14. En troisième lieu, en l'absence d'éléments de fait susceptibles de faire présumer qu'elle aurait été victime d'agissements répétés constitutifs de harcèlement moral de la part de sa responsable d'unité, la requérante n'est pas fondée à soutenir que le directeur du STEMO de Bourg-en-Bresse aurait fait preuve de passivité voire de complicité face à de tels agissements. Au demeurant, il ressort des pièces du dossier, et en particulier des comptes rendus rédigés les 31 août 2018 et 18 septembre 2019, que le directeur du STEMO de Bourg-en-Bresse a organisé, le 30 juin 2018, une première réunion en présence de Mme D, de la RUE de l'UEMO de Bourg-en-Bresse et d'un représentant syndical, afin de permettre à la requérante de reprendre ses fonctions dans les meilleures conditions à la suite d'un arrêt de travail, d'améliorer les relations entre l'intéressée et sa supérieure hiérarchique directe et d'arbitrer leurs désaccords relatifs à la rédaction de rapports et à la récupération des heures supplémentaires, puis, le 26 août 2019, une seconde réunion en présence de la requérante et d'un assistant de prévention, afin d'évoquer une nouvelle fois les modalités de récupération de ses heures supplémentaires.

15. En quatrième lieu, et en tout état de cause, la circonstance que le directeur interrégional de la protection judiciaire de la jeunesse Centre-Est ait refusé, par une décision du 4 septembre 2018, de reconnaître l'imputabilité au service de l'accident dont Mme D déclare avoir été victime le 12 juin 2018 n'est pas, par elle-même, de nature à faire présumer que l'intéressée aurait été victime de harcèlement moral de la part de la DIRPJJ - Centre-Est, nonobstant l'existence d'une expertise médicale favorable à cette reconnaissance. Il en va de même du silence gardé par cette direction sur les demandes présentées par la requérante les 26 février et 5 avril 2019 et tendant à la communication de certains documents relatifs au refus de reconnaissance de l'imputabilité au service de cet accident, en dépit d'un avis favorable de la commission d'accès aux documents administratifs (CADA) en date du 27 juin 2019.
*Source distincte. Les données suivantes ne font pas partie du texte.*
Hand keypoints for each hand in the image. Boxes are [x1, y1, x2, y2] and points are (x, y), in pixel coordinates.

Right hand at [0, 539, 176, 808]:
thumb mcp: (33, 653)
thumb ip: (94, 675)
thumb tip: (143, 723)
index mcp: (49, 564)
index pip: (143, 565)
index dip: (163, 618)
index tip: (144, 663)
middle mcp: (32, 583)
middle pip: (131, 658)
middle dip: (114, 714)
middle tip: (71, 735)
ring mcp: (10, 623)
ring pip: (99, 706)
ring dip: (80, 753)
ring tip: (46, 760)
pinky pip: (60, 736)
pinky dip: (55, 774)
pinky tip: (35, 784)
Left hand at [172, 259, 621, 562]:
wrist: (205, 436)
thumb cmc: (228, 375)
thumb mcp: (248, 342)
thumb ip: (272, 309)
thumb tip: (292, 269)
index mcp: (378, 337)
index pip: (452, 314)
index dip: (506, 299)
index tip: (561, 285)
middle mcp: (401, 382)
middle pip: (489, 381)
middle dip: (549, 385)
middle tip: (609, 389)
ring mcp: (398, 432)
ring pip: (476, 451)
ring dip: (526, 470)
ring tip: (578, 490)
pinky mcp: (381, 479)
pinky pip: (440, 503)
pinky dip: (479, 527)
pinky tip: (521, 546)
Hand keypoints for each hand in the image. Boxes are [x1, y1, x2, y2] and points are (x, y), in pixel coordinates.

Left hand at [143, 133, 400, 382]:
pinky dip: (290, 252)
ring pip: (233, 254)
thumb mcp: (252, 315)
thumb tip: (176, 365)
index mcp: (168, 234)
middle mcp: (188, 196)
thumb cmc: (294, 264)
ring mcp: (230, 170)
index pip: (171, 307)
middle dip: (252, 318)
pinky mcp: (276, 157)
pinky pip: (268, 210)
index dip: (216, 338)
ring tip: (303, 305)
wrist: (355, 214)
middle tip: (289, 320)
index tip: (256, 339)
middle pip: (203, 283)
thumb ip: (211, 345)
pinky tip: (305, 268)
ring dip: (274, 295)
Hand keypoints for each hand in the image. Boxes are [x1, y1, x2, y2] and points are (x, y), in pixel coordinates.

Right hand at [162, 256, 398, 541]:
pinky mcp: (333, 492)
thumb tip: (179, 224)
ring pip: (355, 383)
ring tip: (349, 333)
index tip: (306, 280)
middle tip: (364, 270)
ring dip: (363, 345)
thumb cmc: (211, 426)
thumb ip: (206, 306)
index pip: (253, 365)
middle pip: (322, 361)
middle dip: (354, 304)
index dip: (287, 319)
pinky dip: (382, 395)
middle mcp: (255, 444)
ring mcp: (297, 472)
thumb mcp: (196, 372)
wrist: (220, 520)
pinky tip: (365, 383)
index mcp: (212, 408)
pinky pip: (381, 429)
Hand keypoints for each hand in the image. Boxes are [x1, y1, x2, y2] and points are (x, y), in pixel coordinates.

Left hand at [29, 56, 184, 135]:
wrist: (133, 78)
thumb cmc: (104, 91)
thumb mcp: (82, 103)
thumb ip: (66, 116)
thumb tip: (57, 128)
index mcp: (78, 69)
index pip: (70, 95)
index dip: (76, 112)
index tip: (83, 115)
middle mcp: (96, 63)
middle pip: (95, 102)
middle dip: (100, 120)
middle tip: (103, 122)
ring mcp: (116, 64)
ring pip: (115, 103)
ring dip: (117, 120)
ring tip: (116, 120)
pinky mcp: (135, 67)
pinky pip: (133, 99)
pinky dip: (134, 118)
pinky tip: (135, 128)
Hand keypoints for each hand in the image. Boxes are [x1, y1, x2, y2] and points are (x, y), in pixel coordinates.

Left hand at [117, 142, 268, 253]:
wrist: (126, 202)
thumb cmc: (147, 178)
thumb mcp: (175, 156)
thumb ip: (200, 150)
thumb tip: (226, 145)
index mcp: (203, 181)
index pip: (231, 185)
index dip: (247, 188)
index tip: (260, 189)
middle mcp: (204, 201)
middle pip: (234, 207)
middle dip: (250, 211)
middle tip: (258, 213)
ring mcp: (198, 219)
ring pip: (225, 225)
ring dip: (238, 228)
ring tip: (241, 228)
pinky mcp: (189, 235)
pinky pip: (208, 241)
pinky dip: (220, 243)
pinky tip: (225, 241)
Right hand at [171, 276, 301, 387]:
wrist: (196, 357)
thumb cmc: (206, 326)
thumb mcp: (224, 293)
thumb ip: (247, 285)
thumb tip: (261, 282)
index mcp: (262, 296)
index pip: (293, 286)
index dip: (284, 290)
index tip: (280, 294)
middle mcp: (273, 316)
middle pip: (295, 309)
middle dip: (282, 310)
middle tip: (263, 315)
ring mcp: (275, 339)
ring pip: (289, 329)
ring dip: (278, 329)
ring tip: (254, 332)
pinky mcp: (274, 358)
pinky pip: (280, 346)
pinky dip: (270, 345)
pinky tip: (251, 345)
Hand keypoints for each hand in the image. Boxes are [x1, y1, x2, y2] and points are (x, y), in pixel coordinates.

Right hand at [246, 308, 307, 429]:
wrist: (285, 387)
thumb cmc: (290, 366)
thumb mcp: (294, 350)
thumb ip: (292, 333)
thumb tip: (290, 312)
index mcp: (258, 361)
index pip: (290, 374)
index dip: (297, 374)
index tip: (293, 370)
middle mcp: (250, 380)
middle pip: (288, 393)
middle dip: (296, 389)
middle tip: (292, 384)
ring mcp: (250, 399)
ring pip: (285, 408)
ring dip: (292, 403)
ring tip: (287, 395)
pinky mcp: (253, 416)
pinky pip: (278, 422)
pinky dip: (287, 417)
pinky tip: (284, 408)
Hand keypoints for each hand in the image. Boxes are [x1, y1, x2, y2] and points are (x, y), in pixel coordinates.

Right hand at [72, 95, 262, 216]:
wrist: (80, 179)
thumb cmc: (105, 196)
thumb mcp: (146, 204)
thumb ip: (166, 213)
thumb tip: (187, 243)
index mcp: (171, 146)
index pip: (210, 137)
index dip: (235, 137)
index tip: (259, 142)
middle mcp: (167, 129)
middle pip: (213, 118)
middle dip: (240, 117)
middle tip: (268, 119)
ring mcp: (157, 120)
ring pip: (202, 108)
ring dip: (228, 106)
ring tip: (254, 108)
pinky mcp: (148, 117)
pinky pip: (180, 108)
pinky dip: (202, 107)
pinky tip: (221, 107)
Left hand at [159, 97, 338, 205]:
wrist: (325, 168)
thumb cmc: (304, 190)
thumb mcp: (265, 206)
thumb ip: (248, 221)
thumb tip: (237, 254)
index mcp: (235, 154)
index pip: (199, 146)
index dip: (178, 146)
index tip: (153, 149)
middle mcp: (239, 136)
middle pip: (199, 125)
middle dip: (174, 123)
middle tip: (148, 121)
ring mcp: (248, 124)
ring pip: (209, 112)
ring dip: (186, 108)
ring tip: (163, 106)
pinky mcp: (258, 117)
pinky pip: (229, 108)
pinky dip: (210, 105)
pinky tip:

16. Dans ces conditions, Mme D n'est pas fondée à soutenir que le garde des sceaux, ministre de la justice, aurait entaché les décisions contestées d'inexactitudes matérielles des faits ni davantage qu'il aurait fait une inexacte application des dispositions précitées des article 6 quinquies et 11 de la loi du 13 juillet 1983 en refusant de lui accorder le bénéfice de la protection fonctionnelle.

17. Enfin, il n'est nullement établi que le garde des sceaux, ministre de la justice, aurait refusé le bénéfice de la protection fonctionnelle à Mme D dans le but de protéger, " en connaissance de cause ", ses supérieurs hiérarchiques ou dans celui d'avoir à éviter de " désavouer une méthode de management connue et couverte par (sa) hiérarchie " et de ne pas inciter d'autres agents à dénoncer " les comportements managériaux inacceptables employés par ces deux encadrants ". Le moyen tiré du détournement de pouvoir doit, par suite, être écarté.

18. Il résulte de tout ce qui précède que la requête de Mme D doit être rejetée en toutes ses conclusions.

D É C I D E :

Article 1er : La requête de Mme D est rejetée.

Article 2 : Le présent jugement sera notifié à Mme B A épouse D et au garde des sceaux, ministre de la justice.

Délibéré après l'audience du 4 novembre 2022, à laquelle siégeaient :

Mme Baux, présidente,

M. Pineau, premier conseiller,

M. Gueguen, conseiller.

Rendu public par mise à disposition au greffe le 23 novembre 2022.

Le rapporteur,

C. C

La présidente,

A. Baux

La greffière,

F. Faure

La République mande et ordonne au garde des sceaux, ministre de la justice, en ce qui le concerne, ou à tous commissaires de justice à ce requis en ce qui concerne les voies de droit commun contre les parties privées, de pourvoir à l'exécution de la présente décision.